You close your eyes again as their voices reach you. For a moment you are 10 years old again, hiding under the kitchen table as your father yells at your mother for something she did or didn't do.
Then the voices get closer, and your parents were from Dublin, but these are Belfast accents, and you are back in the warehouse, being shoved into a chair. The throbbing has returned with a vengeance, the dizziness never left, and your shirt is sticking to your back, so you think you should be forgiven when you stay slumped over when you miss the first question.
You're not. A sharp slap to the cheek makes you open eyelids you had forgotten were closed, A man with curly hair and green eyes is crouched in front of you. If it weren't for the cigarette in his mouth, the stubble on his jaw, and his general unkempt appearance, you might have mistaken him for a leprechaun.
Definitely concussed then.
You are pushed back in the chair. You make an effort to sit upright, take a deep breath. Questions are asked, but you don't answer, because there is no way they could be asking what they are asking. Do they think they can just walk into a crime lab and take a drugs haul?
Your pass is ripped from your neck as they ask their questions again. You see the blood on it and wonder who it belongs to. Until you remember that you have a head wound.
You still won't answer their questions, and you discover that the leprechaun has a traditional Irish temper when he grabs your hand and twists his cigarette into your palm.
You scream. You can't help it. The fire in your palm burns through the fog in your head and leaves you gasping. The cigarette twists again and again. You just want the pain to stop, and you are only half aware of telling them what they want to know.
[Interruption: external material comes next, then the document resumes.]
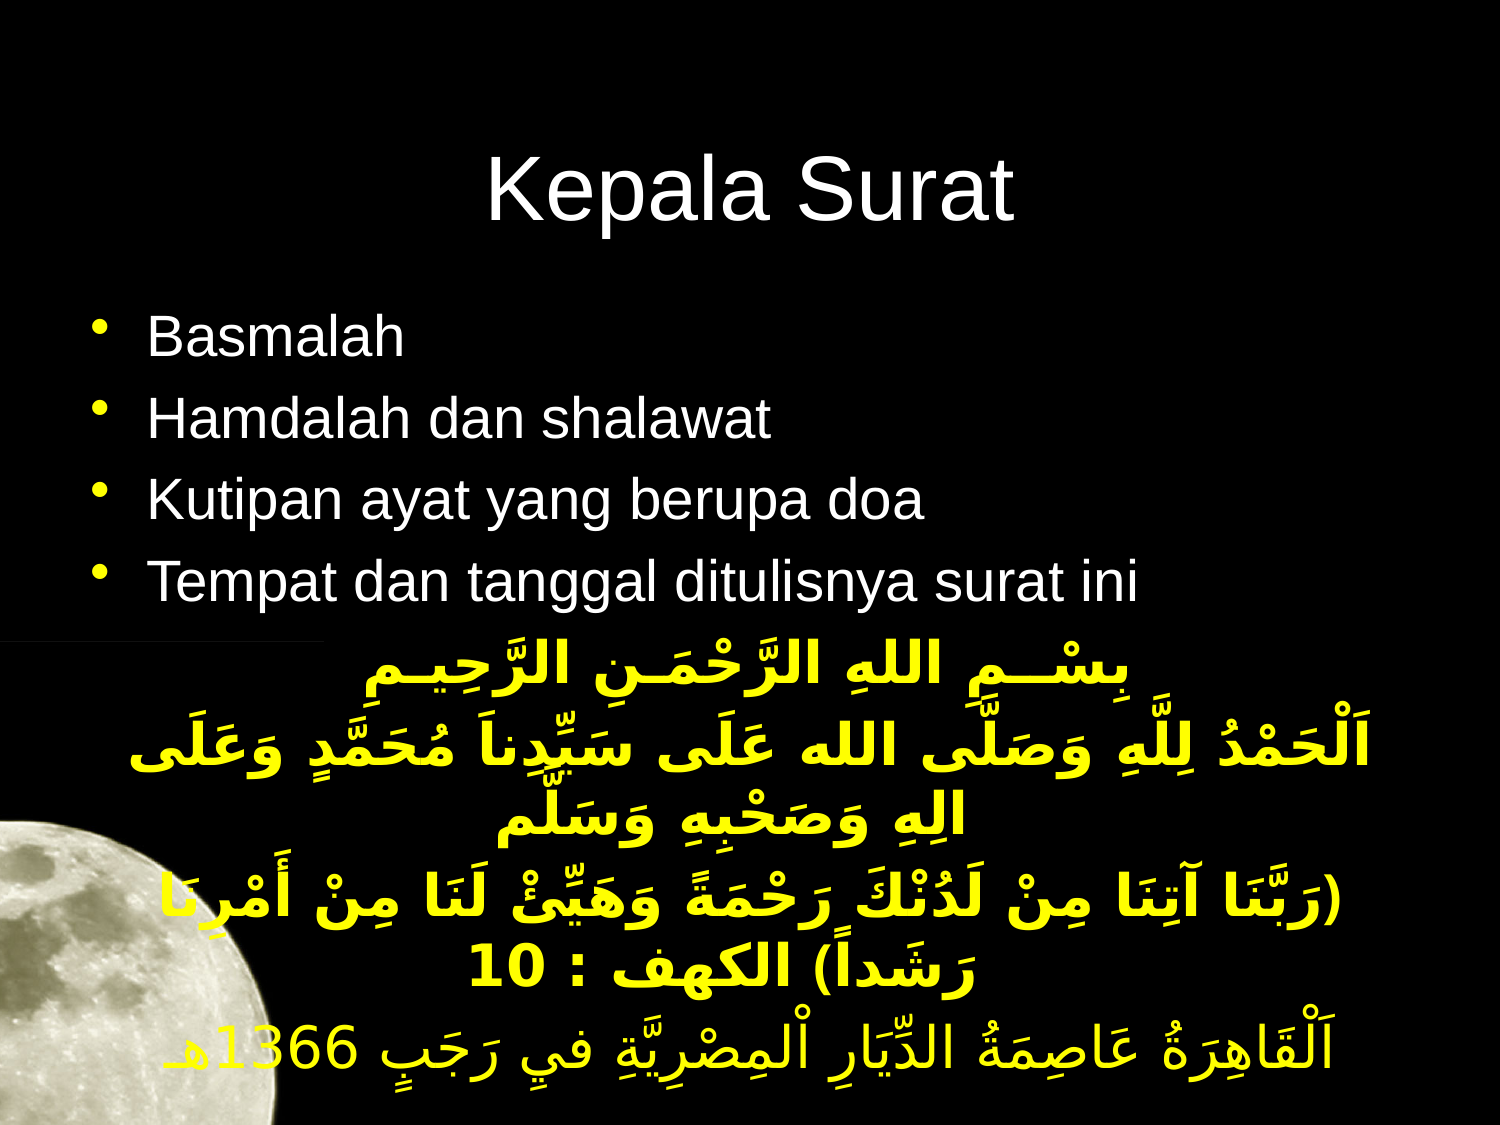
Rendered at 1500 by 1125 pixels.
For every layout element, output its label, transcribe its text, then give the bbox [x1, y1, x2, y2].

When you come back to yourself the leprechaun is gone, along with most of his friends. You are in the back of a truck, in the same warehouse; you can still see your kit. You are sitting at the side of the truck. The two cops are handcuffed at the back, they are uninjured as far as you can see, looking scared and angry and concerned all at the same time. You curl around your injured hand and try to regain your senses. You haven't felt fear like this since your father left.
You sit in the truck for hours, your head slowly clearing. Danny appears, immediately suspicious. You try to yell a warning, but you're too late.
Danny is only unconscious for a few minutes, and he does all the right things, both to piss off your guards and to formulate a plan. With Danny sitting next to you, guilt takes over as fear diminishes. When Flack arrives and the plan goes into action, your adrenalin starts to pump; you jump out of the truck and unmask the cops.
In the chaos that follows you find somewhere to sit, and stay there as Danny is loaded into and ambulance by Lindsay, and the leprechaun's men are loaded in another by a couple of cops. It's not until someone puts their hand on your shoulder that you realise you are shaking.
Flack takes one look at you and puts you in an ambulance. The warehouse is spinning, or maybe it's just your head. The adrenalin has worn away and your head and hand are throbbing in time with one another. A paramedic tells you the burns look infected. You're not surprised, the warehouse isn't exactly clean, but too exhausted to care.
You lie back on the stretcher, painkillers taking affect, knocking you out. The last thing you see, as the ambulance doors close, and blackness takes over your vision, is your field kit, and the crime scene tape, fluttering in a non-existent breeze.